The 59-year-old living Buddha's comments came days after the Dalai Lama encouraged his followers to "democratically elect" a leader after he dies because he believed that Tibetans should "move with the larger world community."

"Today, it is clear to the whole world that democracy is the best system despite its minor negativities, " the Dalai Lama said in a video clip shown to hundreds of monks, nuns and lay people in the northern Indian hill town of Dharamsala in June 21.

The Dalai Lama has suggested before it is up to Tibetans whether they continue with the spiritual institution after he dies, and could order an election among Tibetans abroad.

Speaking through a Mandarin interpreter, Shingtsa Tenzinchodrak, dressed in traditional Tibetan costume, said the Dalai Lama's latest move was "not based on religious concerns but full of political intention."

"The incarnation of a living Buddha should neither be handpicked by anyone, including the Dalai Lama himself," he said, referring to the Spanish man chosen by the Dalai Lama two decades ago as the incarnation of the deceased Lama Yeshe.
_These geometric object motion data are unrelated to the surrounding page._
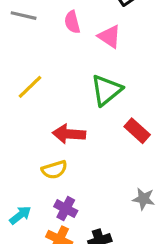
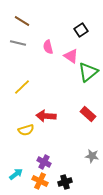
green triangle: (106, 90) -> (88, 72), moved
yellow semicircle: (54, 170) -> (26, 130), moved
cyan arrow: (20, 215) -> (16, 174), moved

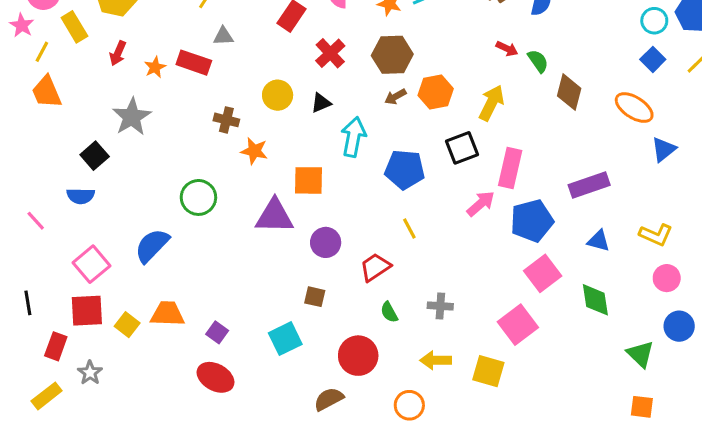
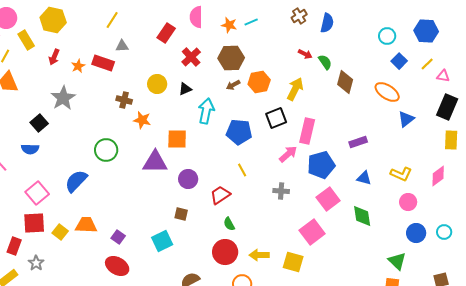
cyan circle: (654, 21) -> (387, 36), moved
purple rectangle: (589, 185) -> (358, 142), size x0.7
gray cross: (440, 306) -> (281, 191), moved
green triangle: (640, 354) -> (397, 261), moved
red circle: (358, 356) -> (225, 252), moved

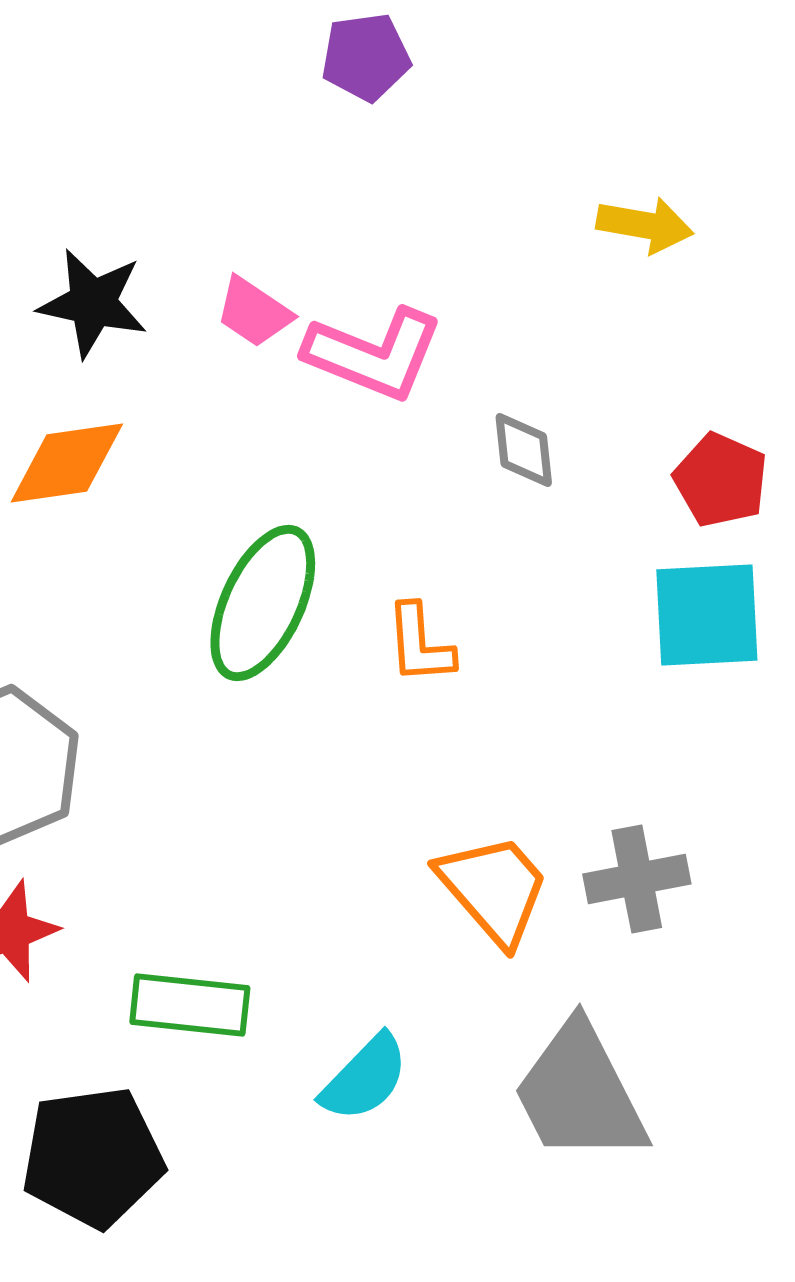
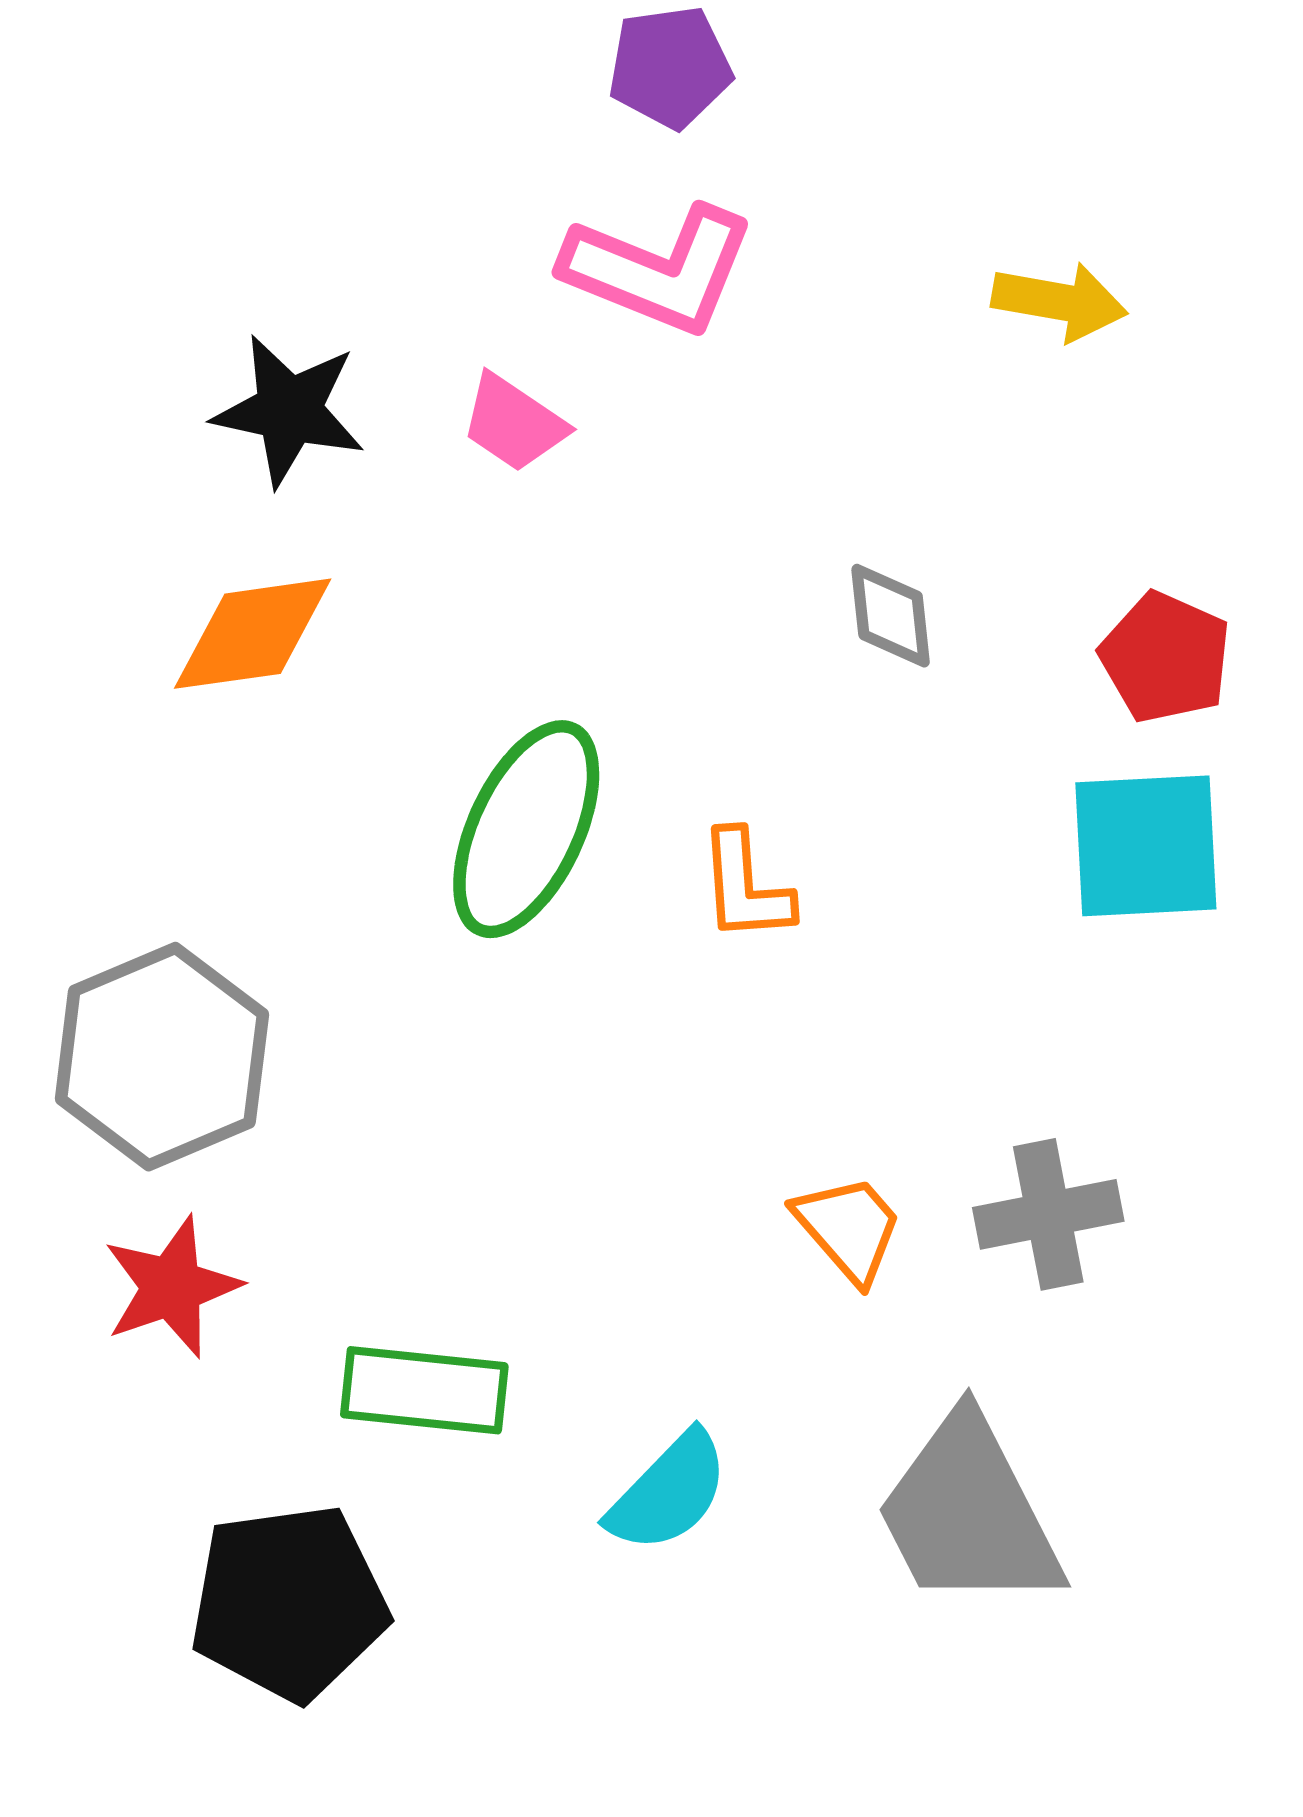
pink L-shape: (374, 354) -> (659, 269), moved
orange trapezoid: (494, 889) -> (849, 1228), size x0.7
The man, Osel Hita Torres, 24, bemoaned last month his unhappy childhood at a monastery and spoke of his decision to abandon the faith.

Torres made world headlines in 1986 when the Dalai Lama recognized him, then aged 14 months, as the incarnation of Lama Yeshe, who had died in California two years earlier.

He had been brought to see the Dalai Lama in India by his parents and ended up living at a monastery there, where he was only allowed to socialize with others who had been proclaimed incarnations, until he turned 18.

"It is a good example to show that if the incarnation is chosen not through religious procedures, problems will arise," said Shingtsa Tenzinchodrak.

"I fully understand the young man," he said. "We should respect his own choice."

Shingtsa Tenzinchodrak was the head of a delegation of five Tibetan deputies to the National People's Congress, the country's top legislature, which visited the United States and Canada in March.